HOW TO COMPLETE THIS TASK
In the records below, copy the line that contains "pinky mcp: (1046, 407)" and each line after it, word for word, through the last.
Start of RECORDS FOR THE TASK
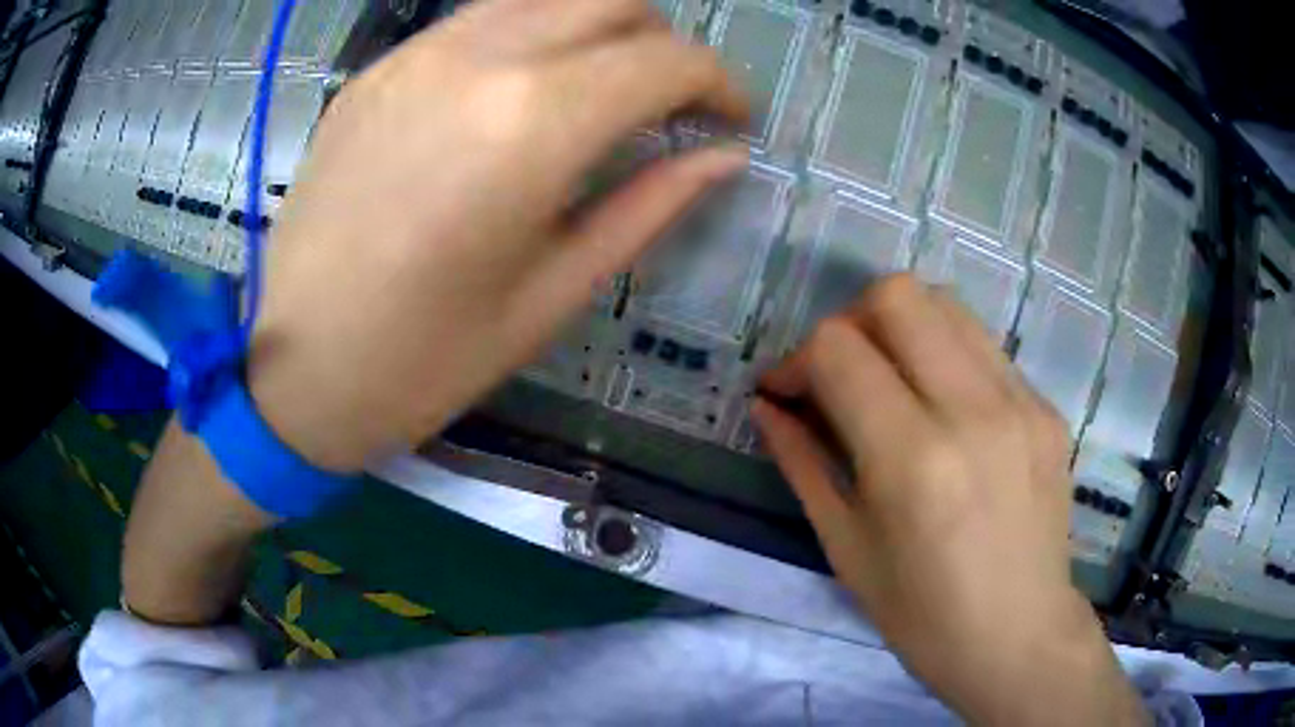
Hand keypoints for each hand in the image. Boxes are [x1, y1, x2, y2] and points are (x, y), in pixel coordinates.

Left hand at [248, 0, 748, 471]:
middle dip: (662, 42)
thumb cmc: (429, 358)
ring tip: (599, 89)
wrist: (297, 369)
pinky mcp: (378, 69)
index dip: (720, 83)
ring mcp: (418, 54)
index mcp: (535, 122)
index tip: (732, 118)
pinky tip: (517, 93)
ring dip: (595, 28)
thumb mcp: (556, 291)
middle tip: (668, 101)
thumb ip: (650, 204)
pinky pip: (478, 21)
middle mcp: (480, 58)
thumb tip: (724, 157)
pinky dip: (526, 36)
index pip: (666, 59)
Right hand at [751, 275, 1144, 724]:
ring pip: (946, 304)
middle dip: (850, 321)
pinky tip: (943, 410)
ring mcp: (1021, 402)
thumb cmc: (922, 616)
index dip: (798, 360)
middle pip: (897, 295)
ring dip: (901, 328)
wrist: (1019, 636)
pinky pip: (984, 347)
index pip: (839, 348)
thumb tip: (767, 404)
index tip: (788, 393)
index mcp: (913, 459)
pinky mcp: (1046, 407)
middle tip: (841, 374)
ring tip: (891, 382)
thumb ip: (802, 462)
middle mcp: (974, 411)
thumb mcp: (846, 547)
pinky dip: (946, 357)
End of RECORDS FOR THE TASK
RESULT OF THE TASK
pinky mcp: (1046, 407)
middle tip: (841, 374)
ring tip: (891, 382)
thumb ip: (802, 462)
middle mcp: (974, 411)
thumb mcp: (846, 547)
pinky dip: (946, 357)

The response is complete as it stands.